Job item
Transcribe word for word the lines below from the line with "focal_mm: 18" through the line with "vfov_deg: 13.0", ends included.

Excerpted records
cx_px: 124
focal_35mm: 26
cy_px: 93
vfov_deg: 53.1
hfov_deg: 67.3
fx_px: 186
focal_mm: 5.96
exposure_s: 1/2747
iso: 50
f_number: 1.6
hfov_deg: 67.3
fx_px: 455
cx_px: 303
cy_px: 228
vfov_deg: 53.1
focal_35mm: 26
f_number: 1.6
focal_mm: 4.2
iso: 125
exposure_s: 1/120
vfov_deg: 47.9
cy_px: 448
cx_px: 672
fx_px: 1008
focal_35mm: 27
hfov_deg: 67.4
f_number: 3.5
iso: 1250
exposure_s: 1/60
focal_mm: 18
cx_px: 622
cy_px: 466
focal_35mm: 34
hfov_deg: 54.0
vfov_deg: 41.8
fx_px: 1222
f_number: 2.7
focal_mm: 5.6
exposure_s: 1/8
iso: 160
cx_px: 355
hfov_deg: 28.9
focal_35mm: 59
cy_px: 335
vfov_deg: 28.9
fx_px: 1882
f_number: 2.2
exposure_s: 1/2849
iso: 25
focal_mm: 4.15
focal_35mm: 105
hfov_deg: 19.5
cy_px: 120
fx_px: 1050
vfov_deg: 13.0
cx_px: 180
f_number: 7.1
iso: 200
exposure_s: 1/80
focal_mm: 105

--

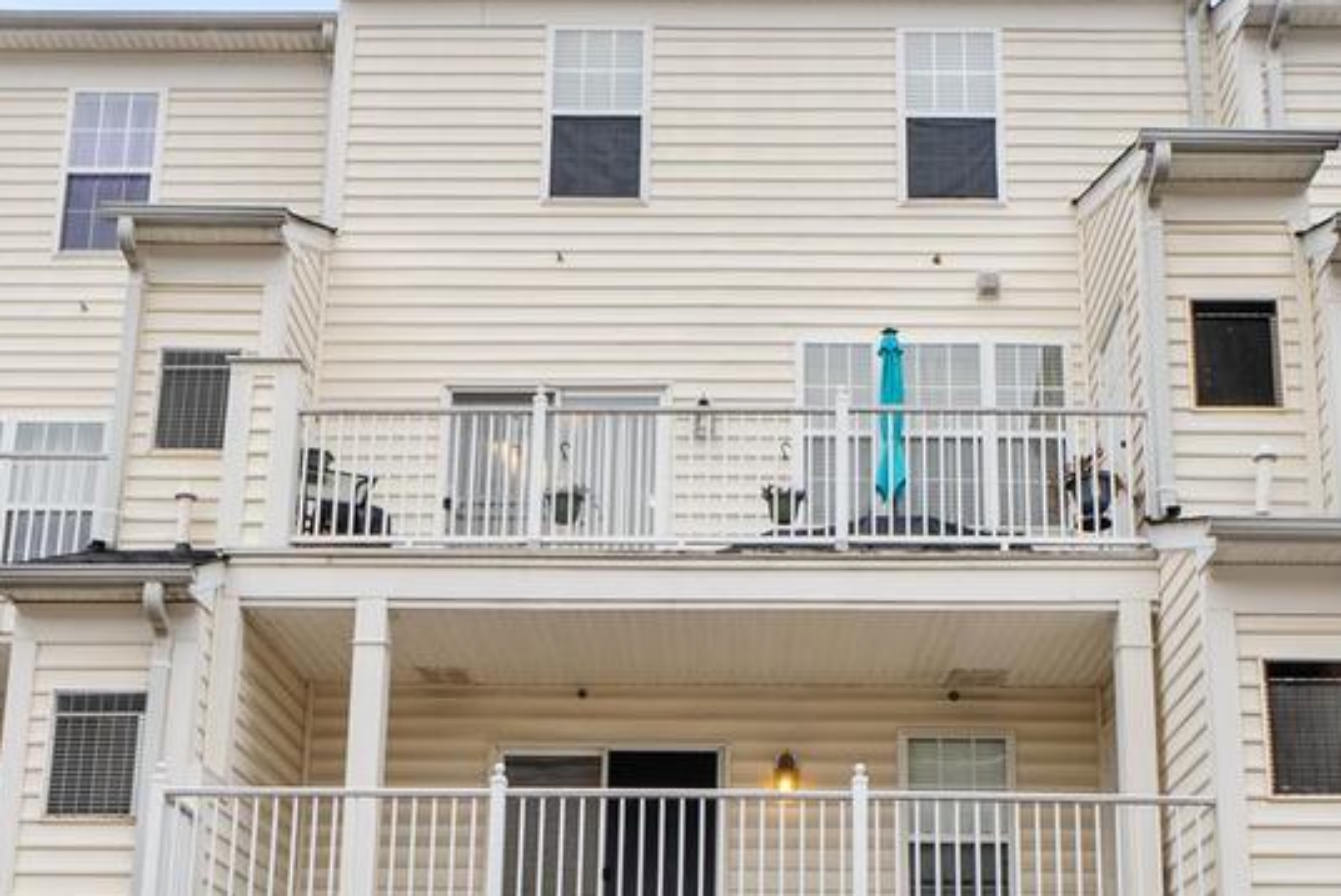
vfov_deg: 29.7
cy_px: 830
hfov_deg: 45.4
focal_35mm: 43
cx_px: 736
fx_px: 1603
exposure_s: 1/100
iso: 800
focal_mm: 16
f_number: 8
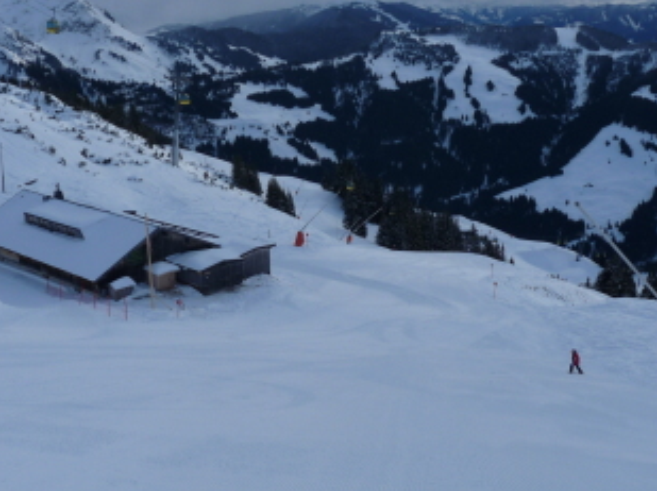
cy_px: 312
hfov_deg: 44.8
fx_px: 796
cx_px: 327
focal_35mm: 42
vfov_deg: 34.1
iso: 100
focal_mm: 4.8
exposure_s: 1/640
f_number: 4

--

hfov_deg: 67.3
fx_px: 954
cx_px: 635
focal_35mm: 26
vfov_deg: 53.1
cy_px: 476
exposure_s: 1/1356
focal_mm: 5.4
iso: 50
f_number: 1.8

Task result
focal_mm: 18
cx_px: 622
cy_px: 466
focal_35mm: 34
hfov_deg: 54.0
vfov_deg: 41.8
fx_px: 1222
f_number: 2.7
focal_mm: 5.6
exposure_s: 1/8
iso: 160
cx_px: 355
hfov_deg: 28.9
focal_35mm: 59
cy_px: 335
vfov_deg: 28.9
fx_px: 1882
f_number: 2.2
exposure_s: 1/2849
iso: 25
focal_mm: 4.15
focal_35mm: 105
hfov_deg: 19.5
cy_px: 120
fx_px: 1050
vfov_deg: 13.0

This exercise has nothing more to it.